## Passage provided

    
        if (offboard_setpoint_counter_ == 10) {
            // Change to Offboard mode after 10 setpoints
            this->publish_vehicle_command(VehicleCommand::VEHICLE_CMD_DO_SET_MODE, 1, 6);
    
            // Arm the vehicle
            this->arm();
        }
    
        // OffboardControlMode needs to be paired with TrajectorySetpoint
        publish_offboard_control_mode();
        publish_trajectory_setpoint();
    
        // stop the counter after reaching 11
        if (offboard_setpoint_counter_ < 11) {
            offboard_setpoint_counter_++;
        }
    };
    timer_ = this->create_wall_timer(100ms, timer_callback);
    

    The loop runs on a 100ms timer. For the first 10 cycles it calls publish_offboard_control_mode() and publish_trajectory_setpoint() to send OffboardControlMode and TrajectorySetpoint messages to PX4. The OffboardControlMode messages are streamed so that PX4 will allow arming once it switches to offboard mode, while the TrajectorySetpoint messages are ignored (until the vehicle is in offboard mode).

## What you need to do
For the passage on offboard control above, decide whether each statement agrees with it: (a) the loop runs on a 100ms timer; (b) PX4 acts on the TrajectorySetpoint messages before the vehicle is in offboard mode; (c) the counter stops after reaching 11. Answer yes or no for each and quote the words that decide it.

[Records excerpted from a collection]
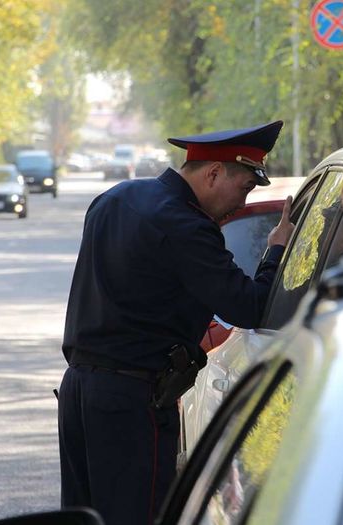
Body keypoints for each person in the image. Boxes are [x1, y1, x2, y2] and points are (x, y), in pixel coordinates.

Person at [58, 121, 294, 524]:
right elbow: (249, 307)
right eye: (245, 187)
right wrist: (275, 250)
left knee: (86, 518)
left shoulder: (114, 199)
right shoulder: (184, 224)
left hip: (79, 394)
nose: (242, 202)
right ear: (215, 173)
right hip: (131, 403)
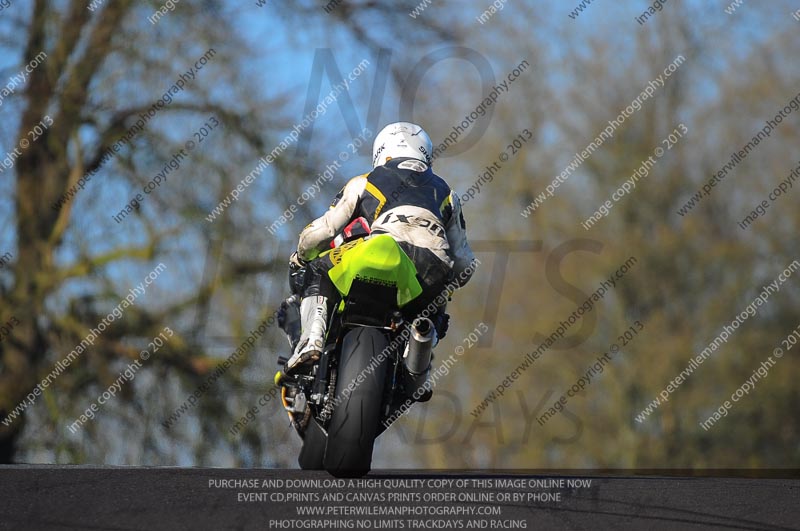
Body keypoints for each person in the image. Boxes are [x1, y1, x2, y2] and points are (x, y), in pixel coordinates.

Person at [283, 122, 475, 373]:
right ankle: (419, 359)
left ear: (382, 151)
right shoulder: (448, 194)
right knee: (437, 305)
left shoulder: (365, 181)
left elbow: (326, 230)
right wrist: (449, 283)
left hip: (384, 247)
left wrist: (301, 255)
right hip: (432, 267)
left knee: (319, 268)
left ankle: (312, 340)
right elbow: (464, 264)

## Written answer
(a) Yes: "The loop runs on a 100ms timer."
(b) No: "the TrajectorySetpoint messages are ignored (until the vehicle is in offboard mode)."
(c) Yes: "stop the counter after reaching 11."